Across 600 pages there are many more such warnings. By 2020, when the U.S. Navy plans to station 67 submarines and surface ships in the Asia-Pacific (“budget permitting”), China could have 351.
Twice this year Beijing appears to have tested a new hypersonic missile vehicle, the WU-14, that “could enable China to conduct kinetic strikes anywhere in the world within minutes to hours.” Yes, Beijing’s reach may exceed its grasp—even the U.S. faces difficulty in fielding a similar system. But the eventual payoff would be huge. Approaching speeds of 8,000 miles per hour, it “could render existing U.S. missile defense systems less effective and potentially obsolete.”
Then there’s outer space, where “China likely will be able to hold at risk U.S. national security satellites in every orbital regime in the next five to ten years.” The report quotes U.S. Air Force General William Shelton to explain: “We are so dependent on space these days, we plug into it like a utility. It is always there. Nobody worries about it.” Losing space assets to China’s anti-satellite weapons therefore “would be almost a reversion” to “industrial-based warfare.”
The report also bears bad news about America’s vulnerable cyber networks: “China’s cyber espionage continued unabated in 2014, despite a concerted U.S. effort since 2013 to expose and stigmatize Chinese economic espionage.” The commissioners clearly think little of the Obama Administration’s indictment of five Chinese military officers for stealing secrets from U.S. industrial firms: “China’s material incentives for continuing this activity are immense and unlikely to be altered by small-scale U.S. actions.”
The report recommends instead that officials examine ways “for sanctions to be imposed against entities that benefit from trade secrets or other information obtained through cyber intrusions or other illegal means.”
Elsewhere the commission indicts the government for keeping Americans in the dark about China. The Pentagon hasn’t publicly assessed the size of China’s nuclear arsenal since 2006, it notes, when the estimate was 100 warheads—a number that some experts believe China has since eclipsed by 30 times. Nor has the Pentagon reported publicly on China’s missile forces since 2010.

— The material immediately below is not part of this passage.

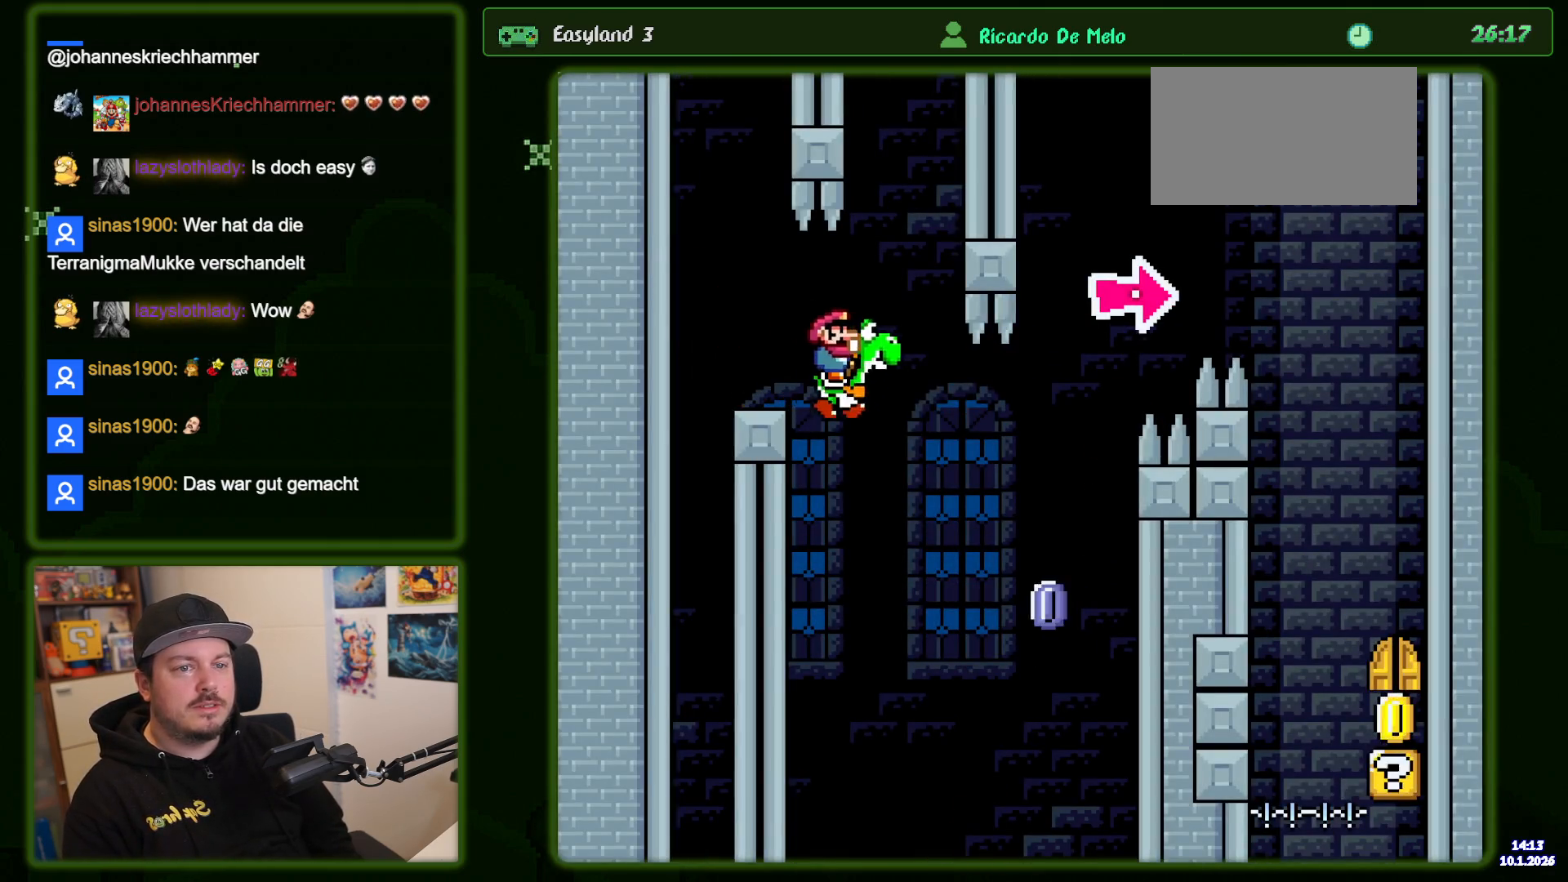
{"buttons": ["B", "X", "Y"], "events": [[350, "X", "down"]]}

The commissioners similarly score Pentagon leaders for failing to explain the “purpose and rationale” of expanding military-to-military engagements with a Chinese party-state that acts belligerently and refuses to “engage in substantive military diplomacy.”
As ever, some caveats are in order. Intelligence assessments, let alone the open-source material cited by the commission, can be faulty. China’s ships and planes remain inferior to America’s, its soldiers less well-trained and untested in combat. The People’s Liberation Army has one aircraft carrier that is no match for any of America’s 11. And while the U.S. government has been open about many of its vulnerabilities, it stays understandably mum about its own offensive capabilities in cyberspace, outer space and otherwise.
So no commission report can be all-knowing, but this blunt accounting is a public service. As it says: “Unfortunately, China’s pursuit of a more confrontational relationship with the United States likely will persist.” Rather than pretend the challenge from China can be wished away, the executive branch must be spurred to recognize and counter it.